What you need to do:
The lines from the one containing "hfov_deg: 40.6" through the final line of the data below must be written out exactly, both included, and nothing more.

"""

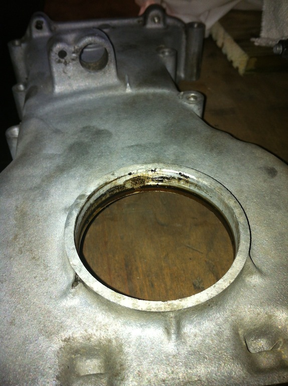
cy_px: 193
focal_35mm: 35
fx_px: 389
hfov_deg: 40.6
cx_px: 144
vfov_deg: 52.7
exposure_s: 1/25
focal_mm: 3.85
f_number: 2.8
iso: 80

"""

Task result:
hfov_deg: 40.6
cx_px: 144
vfov_deg: 52.7
exposure_s: 1/25
focal_mm: 3.85
f_number: 2.8
iso: 80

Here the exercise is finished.